Machu Picchu, sábado 3

El tren a Machu Picchu que sale en la madrugada zigzaguea interminablemente. Por fin sale del valle acompañado del Urubamba, anuente poderoso del Amazonas cuyas piruetas nos divierten todo el camino. En las montañas se distinguen, por momentos, las represas y la antigua ruta de los incas hacia su fortaleza. Nuestro guía exhibe un buen repertorio de chistes autolesivos: "el inca nuevo, es el inca-paz". En la estación de Machu Picchu, enclavada en la selva tropical, esperan varias camionetas que nos conducen por las rutas del salario del miedo hasta el pequeño hotel en la cima.

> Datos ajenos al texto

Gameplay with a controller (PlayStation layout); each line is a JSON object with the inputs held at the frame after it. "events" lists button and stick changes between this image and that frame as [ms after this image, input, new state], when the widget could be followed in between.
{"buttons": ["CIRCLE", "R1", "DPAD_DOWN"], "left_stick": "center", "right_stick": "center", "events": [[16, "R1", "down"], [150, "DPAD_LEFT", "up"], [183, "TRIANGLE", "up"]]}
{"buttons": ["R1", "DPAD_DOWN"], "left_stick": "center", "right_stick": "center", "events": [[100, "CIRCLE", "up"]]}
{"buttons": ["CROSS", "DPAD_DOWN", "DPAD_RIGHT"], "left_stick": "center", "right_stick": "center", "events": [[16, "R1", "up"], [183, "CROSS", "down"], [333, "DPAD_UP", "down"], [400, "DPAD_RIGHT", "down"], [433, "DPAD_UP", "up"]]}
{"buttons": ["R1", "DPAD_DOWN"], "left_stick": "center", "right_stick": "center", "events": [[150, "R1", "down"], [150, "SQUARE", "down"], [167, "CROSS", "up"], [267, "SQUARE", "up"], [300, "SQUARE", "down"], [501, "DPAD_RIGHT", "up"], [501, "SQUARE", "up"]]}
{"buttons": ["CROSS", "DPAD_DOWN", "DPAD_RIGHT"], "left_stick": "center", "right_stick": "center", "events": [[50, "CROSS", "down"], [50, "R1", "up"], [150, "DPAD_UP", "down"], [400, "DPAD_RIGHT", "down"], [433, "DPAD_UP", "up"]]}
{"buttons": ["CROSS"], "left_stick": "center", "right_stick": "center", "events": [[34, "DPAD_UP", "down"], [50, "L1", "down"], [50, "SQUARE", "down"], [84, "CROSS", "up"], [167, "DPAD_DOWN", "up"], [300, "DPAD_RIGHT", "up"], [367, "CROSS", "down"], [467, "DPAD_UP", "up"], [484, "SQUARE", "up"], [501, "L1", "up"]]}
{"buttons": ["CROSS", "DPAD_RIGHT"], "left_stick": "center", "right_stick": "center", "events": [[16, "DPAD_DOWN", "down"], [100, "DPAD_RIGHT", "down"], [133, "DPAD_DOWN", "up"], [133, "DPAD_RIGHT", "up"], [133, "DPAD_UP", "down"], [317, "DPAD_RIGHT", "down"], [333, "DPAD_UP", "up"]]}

Nos asignan un nuevo guía, un rudísimo descendiente de Tupac Amaru que no tiene nada de melancólico y que toma con espíritu militar –aunque no sin amor y emoción– la encomienda. Repara en cada paso del laberinto, en cada escenario recrea, informa, actúa, inventa: "Esta es una de las verdaderas maravillas del mundo", exclama en algún momento, "si los mexicanos tuvieran una ciudad así, ¿se imaginan el jugo que le habrían sacado? De cualquier piedrita maya construyen una mitología". Nuestro buen Tupac tenía un concepto cuantitativo del arte precolombino. No podía ser de otro modo: Machu Picchu es, ante todo, un milagro de ingeniería, no sé si algún poeta ha podido describirla sin traicionarla. Neruda quizá. Lo que sí sé es que nadie podría representarlas visualmente de modo cabal. Es imposible fotografiar esa sensación solar y esférica. Uno se resiste a creer que es el hombre quien ha cincelado la montaña, que ha impuesto a la naturaleza la doma de una simetría. Pero los mayas no tuvieron un desafío menor: domar al cielo.

Lima, domingo 4. Tiempos históricos

Blanca Varela, linda mujer, espléndida poeta y empresaria, Fernando de Szyslo (Godi, pour les dames) y Mario Vargas Llosa nos invitan a cenar en uno de los cientos de restaurantes chinos de la ciudad. Jorge Edwards, casualmente de visita en el Perú, nos acompaña también. El tema previsible es la política peruana y sobre todo la posible alianza del APRA con los militares, algo que puede resultar semejante a un PRI peruano. No puedo evitar la idea trivial de que Perú vive un retraso histórico en relación a México: Velasco Alvarado impuso ciertas medidas cardenistas: ahora se discurre la creación de un partido único o preponderante; la estratificación social parece todavía más rígida que la nuestra. El culto a la personalidad de Haya de la Torre (una esperanza a sus 84 años) y el recurso político de avivar rescoldos de la Guerra del Pacífico (1879) parecen, igualmente, signos de anacronismo. Isabel me previene contra la imaginería histórica: México es más rico que Perú, más plural, pero no lo aventaja demasiado políticamente: nuestra prensa es más libre pero no usa con profesionalismo su libertad: el sistema electoral peruano, con todos sus vicios, parece más auténtico.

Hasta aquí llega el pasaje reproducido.